Task statement:
For the entries that appear below, write out the exact text and omit the pictures.

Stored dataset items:
• • •

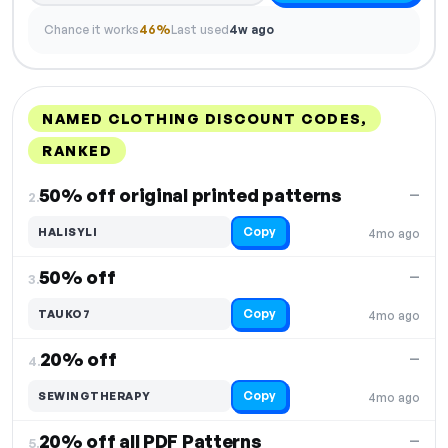
Chance it works
46%
Last used
4w ago
NAMED CLOTHING DISCOUNT CODES,
RANKED
DISCOUNT
LAST USED
PERFORMANCE
PROMO CODE
50% off original printed patterns
—
2.
Copy
HALISYLI
4mo ago
50% off
—
3.
Copy
TAUKO7
4mo ago
20% off
—
4.
Copy
SEWINGTHERAPY
4mo ago
20% off all PDF Patterns
—
5.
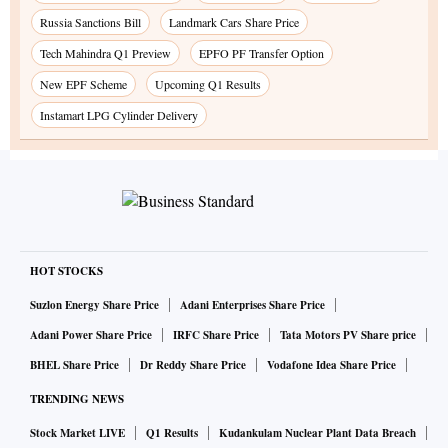
Russia Sanctions Bill
Landmark Cars Share Price
Tech Mahindra Q1 Preview
EPFO PF Transfer Option
New EPF Scheme
Upcoming Q1 Results
Instamart LPG Cylinder Delivery
HOT STOCKS
Suzlon Energy Share Price
Adani Enterprises Share Price
Adani Power Share Price
IRFC Share Price
Tata Motors PV Share price
BHEL Share Price
Dr Reddy Share Price
Vodafone Idea Share Price
TRENDING NEWS
Stock Market LIVE
Q1 Results
Kudankulam Nuclear Plant Data Breach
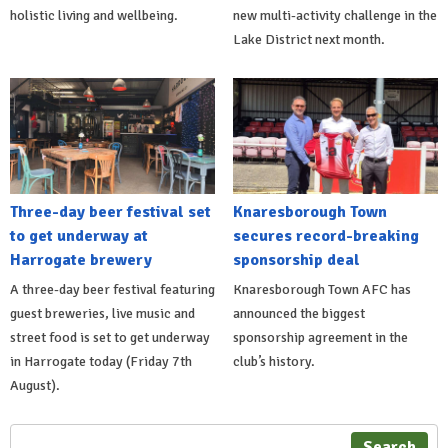
holistic living and wellbeing.
new multi-activity challenge in the
Lake District next month.
Three-day beer festival set
Knaresborough Town
to get underway at
secures record-breaking
Harrogate brewery
sponsorship deal
A three-day beer festival featuring
Knaresborough Town AFC has
guest breweries, live music and
announced the biggest
street food is set to get underway
sponsorship agreement in the
in Harrogate today (Friday 7th
club’s history.
August).
Search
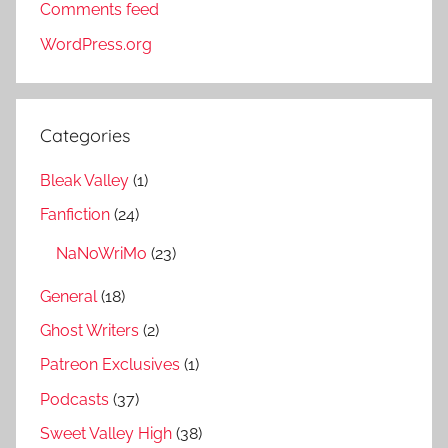
Comments feed
WordPress.org
Categories
Bleak Valley
(1)
Fanfiction
(24)
NaNoWriMo
(23)
General
(18)
Ghost Writers
(2)
Patreon Exclusives
(1)
Podcasts
(37)
Sweet Valley High
(38)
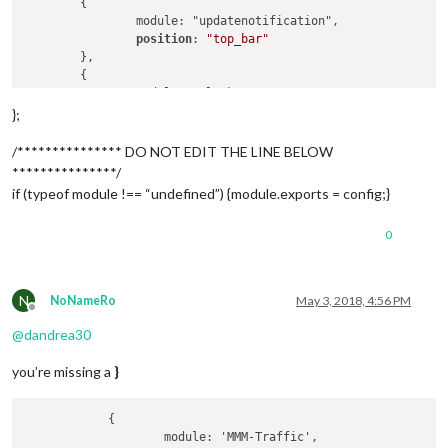
	{

		module: "updatenotification",

position
: 
"top_bar"
	},

	{

		module: "clock",

position
: 
"top_left"
};
	},

	{

/*************** DO NOT EDIT THE LINE BELOW
		module: "calendar",

***************/
		header: "UK Holidays",

if (typeof module !== “undefined”) {module.exports = config;}
position
: 
"top_left"
,

config
: {

0
calendars
: [

				{

symbol
: 
"calendar-ch
url
: 
"https://www.ca
N
NoNameRo
May 3, 2018, 4:56 PM
				}

Offline
			]

@
dandrea30
		}

	},

you’re missing a
}
	{

		module: "compliments",

position
: 
"lower_third"
            {

	},

                    module: 'MMM-Traffic',
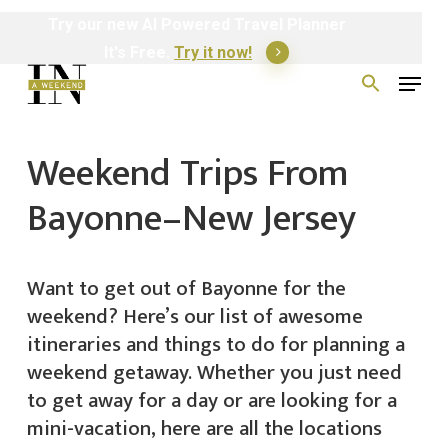
Skip
Try
our
new
AI
Powered
Travel
Planner
to
It's Free.
Try it now!
Menu
main
Search
for:
content
Weekend Trips From
Bayonne–New Jersey
Want to get out of Bayonne for the
weekend? Here’s our list of awesome
itineraries and things to do for planning a
weekend getaway. Whether you just need
to get away for a day or are looking for a
mini-vacation, here are all the locations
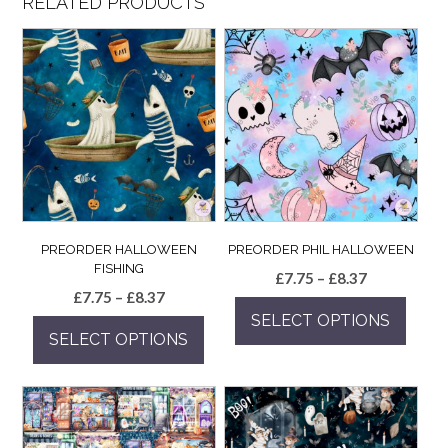
RELATED PRODUCTS
PREORDER HALLOWEEN
PREORDER PHIL HALLOWEEN
FISHING
Price
£
7.75
–
£
8.37
Price
£
7.75
–
£
8.37
range:
range:
SELECT OPTIONS
£7.75
SELECT OPTIONS
£7.75
through
This
through
£8.37
This
product
£8.37
product
has
has
multiple
multiple
variants.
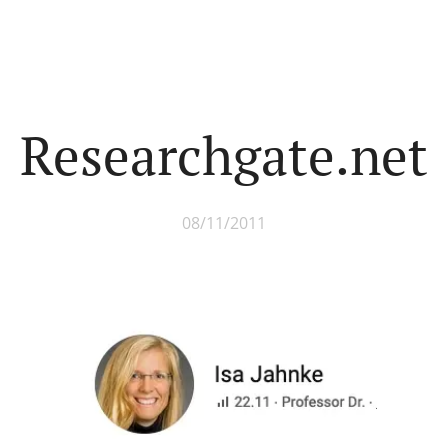
Researchgate.net
08/11/2011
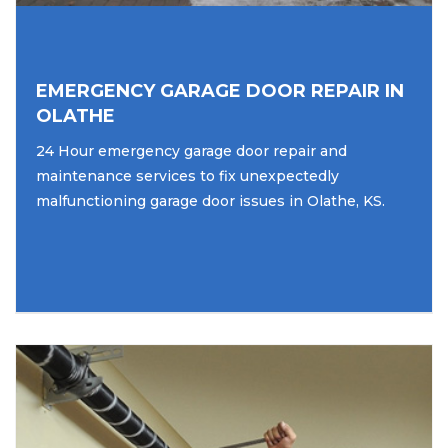
EMERGENCY GARAGE DOOR REPAIR IN
OLATHE
24 Hour emergency garage door repair and
maintenance services to fix unexpectedly
malfunctioning garage door issues in Olathe, KS.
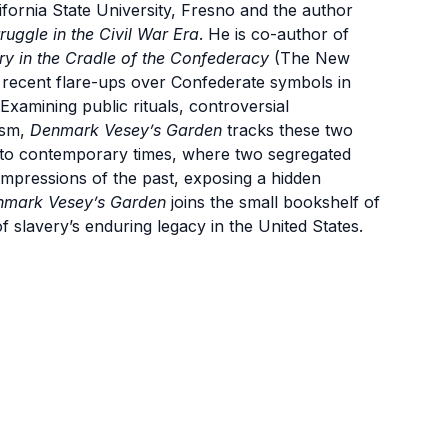
lifornia State University, Fresno and the author
uggle in the Civil War Era
. He is co-author of
 in the Cradle of the Confederacy
(T
he New
he recent flare-ups over Confederate symbols in
Examining public rituals, controversial
ism,
Denmark Vesey’s Garden
tracks these two
y to contemporary times, where two segregated
g impressions of the past, exposing a hidden
nmark Vesey’s Garden
joins the small bookshelf of
f slavery’s enduring legacy in the United States.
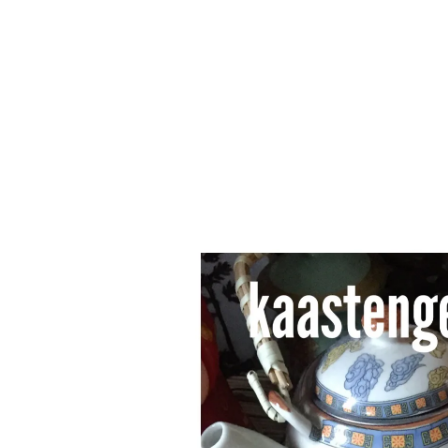
Series
1.2.6 – Eg
9.1.3 – My Home Plants Series
1.2.7 – Sa
9.1.5 – Plant Survival and
1.2.8 – We
Inspiration Series
9.1.6 – Plants Around My
Neighborhood and In
Singapore
Uncategorized
9.3 – Puzzles
9.3.1 – Wha
9.6 – Vegetarian Related
9.7 – Things I Just Discovered
In Singapore Series
9.8 – Things I Found Useful
Series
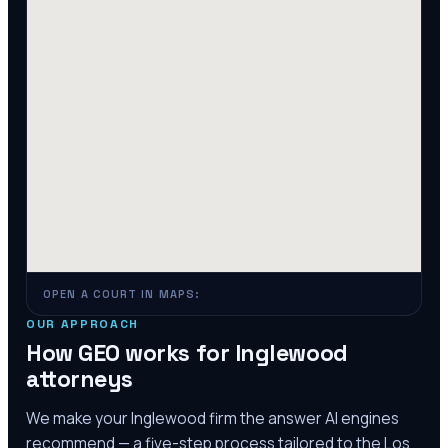
OPEN A COURT IN MAPS:
OUR APPROACH
How GEO works for
Inglewood
attorneys
We make your
Inglewood
firm the answer AI engines
recommend — a five-step process tailored to the
Los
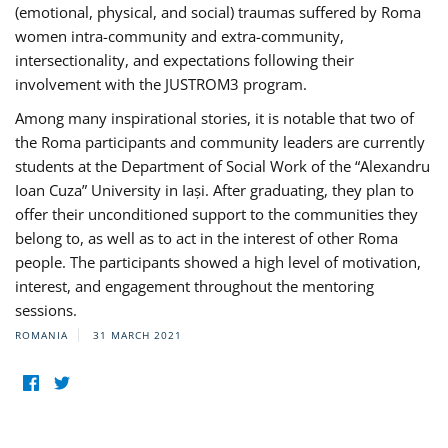
(emotional, physical, and social) traumas suffered by Roma
women intra-community and extra-community,
intersectionality, and expectations following their
involvement with the JUSTROM3 program.
Among many inspirational stories, it is notable that two of
the Roma participants and community leaders are currently
students at the Department of Social Work of the “Alexandru
Ioan Cuza” University in Iași. After graduating, they plan to
offer their unconditioned support to the communities they
belong to, as well as to act in the interest of other Roma
people. The participants showed a high level of motivation,
interest, and engagement throughout the mentoring
sessions.
ROMANIA
31 MARCH 2021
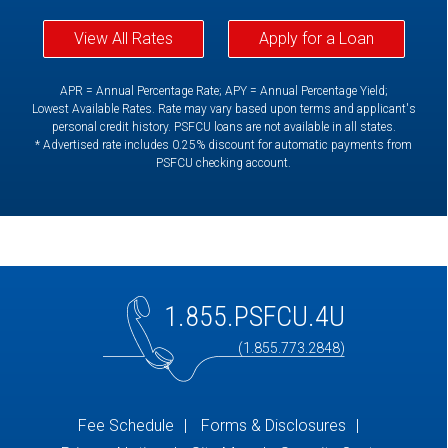
View All Rates
Apply for a Loan
APR = Annual Percentage Rate; APY = Annual Percentage Yield;
Lowest Available Rates. Rate may vary based upon terms and applicant's
personal credit history. PSFCU loans are not available in all states.
* Advertised rate includes 0.25% discount for automatic payments from
PSFCU checking account.
1.855.PSFCU.4U
(1.855.773.2848)
Fee Schedule
Forms & Disclosures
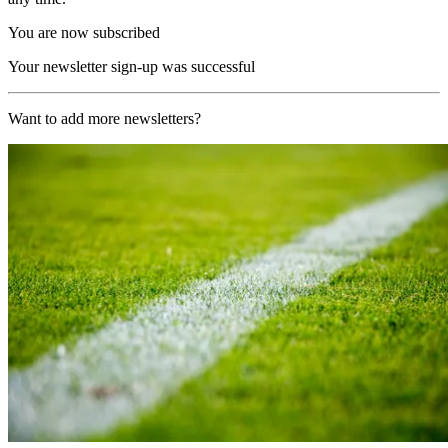
You are now subscribed
Your newsletter sign-up was successful
Want to add more newsletters?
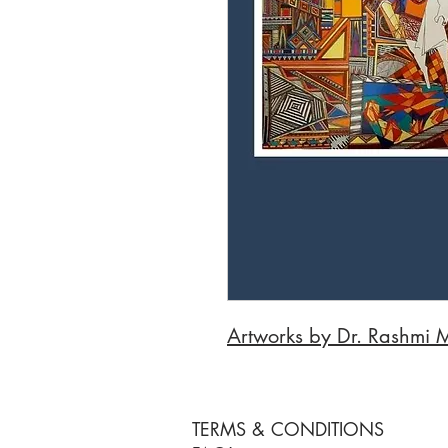
Artworks by Dr. Rashmi 
TERMS & CONDITIONS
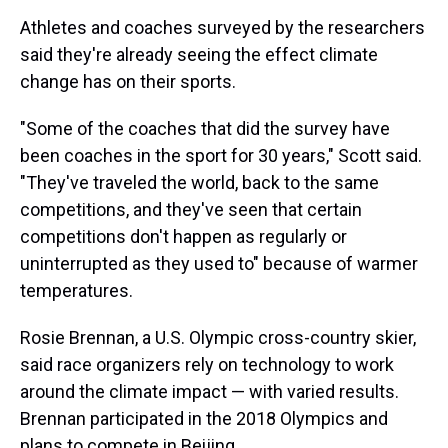
Athletes and coaches surveyed by the researchers
said they're already seeing the effect climate
change has on their sports.
"Some of the coaches that did the survey have
been coaches in the sport for 30 years," Scott said.
"They've traveled the world, back to the same
competitions, and they've seen that certain
competitions don't happen as regularly or
uninterrupted as they used to" because of warmer
temperatures.
Rosie Brennan, a U.S. Olympic cross-country skier,
said race organizers rely on technology to work
around the climate impact — with varied results.
Brennan participated in the 2018 Olympics and
plans to compete in Beijing.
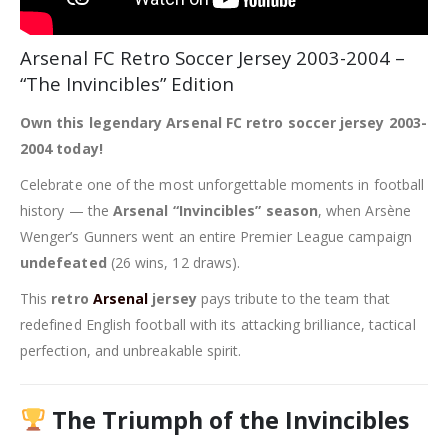
Arsenal FC Retro Soccer Jersey 2003-2004 –
“The Invincibles” Edition
Own this legendary Arsenal FC retro soccer jersey 2003-
2004 today!
Celebrate one of the most unforgettable moments in football
history — the
Arsenal “Invincibles” season
, when Arsène
Wenger’s Gunners went an entire Premier League campaign
undefeated
(26 wins, 12 draws).
This
retro
Arsenal
jersey
pays tribute to the team that
redefined English football with its attacking brilliance, tactical
perfection, and unbreakable spirit.
The Triumph of the Invincibles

• • •

Worked solution:
Chance it works
46%
Last used
4w ago
NAMED CLOTHING DISCOUNT CODES,
RANKED
DISCOUNT
LAST USED
PERFORMANCE
PROMO CODE
50% off original printed patterns
—
2.
Copy
HALISYLI
4mo ago
50% off
—
3.
Copy
TAUKO7
4mo ago
20% off
—
4.
Copy
SEWINGTHERAPY
4mo ago
20% off all PDF Patterns
—
5.
Russia Sanctions Bill
Landmark Cars Share Price
Tech Mahindra Q1 Preview
EPFO PF Transfer Option
New EPF Scheme
Upcoming Q1 Results
Instamart LPG Cylinder Delivery
HOT STOCKS
Suzlon Energy Share Price
Adani Enterprises Share Price
Adani Power Share Price
IRFC Share Price
Tata Motors PV Share price
BHEL Share Price
Dr Reddy Share Price
Vodafone Idea Share Price
TRENDING NEWS
Stock Market LIVE
Q1 Results
Kudankulam Nuclear Plant Data Breach
holistic living and wellbeing.
new multi-activity challenge in the
Lake District next month.
Three-day beer festival set
Knaresborough Town
to get underway at
secures record-breaking
Harrogate brewery
sponsorship deal
A three-day beer festival featuring
Knaresborough Town AFC has
guest breweries, live music and
announced the biggest
street food is set to get underway
sponsorship agreement in the
in Harrogate today (Friday 7th
club’s history.
August).
Search
Comments feed
WordPress.org
Categories
Bleak Valley
(1)
Fanfiction
(24)
NaNoWriMo
(23)
General
(18)
Ghost Writers
(2)
Patreon Exclusives
(1)
Podcasts
(37)
Sweet Valley High
(38)
	{

		module: "updatenotification",

position
: 
"top_bar"
	},

	{

		module: "clock",

position
: 
"top_left"
};
	},

	{

/*************** DO NOT EDIT THE LINE BELOW
		module: "calendar",

***************/
		header: "UK Holidays",

if (typeof module !== “undefined”) {module.exports = config;}
position
: 
"top_left"
,

config
: {

0
calendars
: [

				{

symbol
: 
"calendar-ch
url
: 
"https://www.ca
N
NoNameRo
May 3, 2018, 4:56 PM
				}

Offline
			]

@
dandrea30
		}

	},

you’re missing a
}
	{

		module: "compliments",

position
: 
"lower_third"
            {

	},

                    module: 'MMM-Traffic',
Skip
Try
our
new
AI
Powered
Travel
Planner
to
It's Free.
Try it now!
Menu
main
Search
for:
content
Weekend Trips From
Bayonne–New Jersey
Want to get out of Bayonne for the
weekend? Here’s our list of awesome
itineraries and things to do for planning a
weekend getaway. Whether you just need
to get away for a day or are looking for a
mini-vacation, here are all the locations
RELATED PRODUCTS
PREORDER HALLOWEEN
PREORDER PHIL HALLOWEEN
FISHING
Price
£
7.75
–
£
8.37
Price
£
7.75
–
£
8.37
range:
range:
SELECT OPTIONS
£7.75
SELECT OPTIONS
£7.75
through
This
through
£8.37
This
product
£8.37
product
has
has
multiple
multiple
variants.
Researchgate.net
08/11/2011
EMERGENCY GARAGE DOOR REPAIR IN
OLATHE
24 Hour emergency garage door repair and
maintenance services to fix unexpectedly
malfunctioning garage door issues in Olathe, KS.
lifornia State University, Fresno and the author
uggle in the Civil War Era
. He is co-author of
 in the Cradle of the Confederacy
(T
he New
he recent flare-ups over Confederate symbols in
Examining public rituals, controversial
ism,
Denmark Vesey’s Garden
tracks these two
y to contemporary times, where two segregated
g impressions of the past, exposing a hidden
nmark Vesey’s Garden
joins the small bookshelf of
f slavery’s enduring legacy in the United States.
Series
1.2.6 – Eg
9.1.3 – My Home Plants Series
1.2.7 – Sa
9.1.5 – Plant Survival and
1.2.8 – We
Inspiration Series
9.1.6 – Plants Around My
Neighborhood and In
Singapore
Uncategorized
9.3 – Puzzles
9.3.1 – Wha
9.6 – Vegetarian Related
9.7 – Things I Just Discovered
In Singapore Series
9.8 – Things I Found Useful
Series
OPEN A COURT IN MAPS:
OUR APPROACH
How GEO works for
Inglewood
attorneys
We make your
Inglewood
firm the answer AI engines
recommend — a five-step process tailored to the
Los
(emotional, physical, and social) traumas suffered by Roma
women intra-community and extra-community,
intersectionality, and expectations following their
involvement with the JUSTROM3 program.
Among many inspirational stories, it is notable that two of
the Roma participants and community leaders are currently
students at the Department of Social Work of the “Alexandru
Ioan Cuza” University in Iași. After graduating, they plan to
offer their unconditioned support to the communities they
belong to, as well as to act in the interest of other Roma
people. The participants showed a high level of motivation,
interest, and engagement throughout the mentoring
sessions.
ROMANIA
31 MARCH 2021
View All Rates
Apply for a Loan
APR = Annual Percentage Rate; APY = Annual Percentage Yield;
Lowest Available Rates. Rate may vary based upon terms and applicant's
personal credit history. PSFCU loans are not available in all states.
* Advertised rate includes 0.25% discount for automatic payments from
PSFCU checking account.
1.855.PSFCU.4U
(1.855.773.2848)
Fee Schedule
Forms & Disclosures
You are now subscribed
Your newsletter sign-up was successful
Want to add more newsletters?
Artworks by Dr. Rashmi 
TERMS & CONDITIONS
Athletes and coaches surveyed by the researchers
said they're already seeing the effect climate
change has on their sports.
"Some of the coaches that did the survey have
been coaches in the sport for 30 years," Scott said.
"They've traveled the world, back to the same
competitions, and they've seen that certain
competitions don't happen as regularly or
uninterrupted as they used to" because of warmer
temperatures.
Rosie Brennan, a U.S. Olympic cross-country skier,
said race organizers rely on technology to work
around the climate impact — with varied results.
Brennan participated in the 2018 Olympics and
plans to compete in Beijing.
Arsenal FC Retro Soccer Jersey 2003-2004 –
“The Invincibles” Edition
Own this legendary Arsenal FC retro soccer jersey 2003-
2004 today!
Celebrate one of the most unforgettable moments in football
history — the
Arsenal “Invincibles” season
, when Arsène
Wenger’s Gunners went an entire Premier League campaign
undefeated
(26 wins, 12 draws).
This
retro
Arsenal
jersey
pays tribute to the team that
redefined English football with its attacking brilliance, tactical
perfection, and unbreakable spirit.
The Triumph of the Invincibles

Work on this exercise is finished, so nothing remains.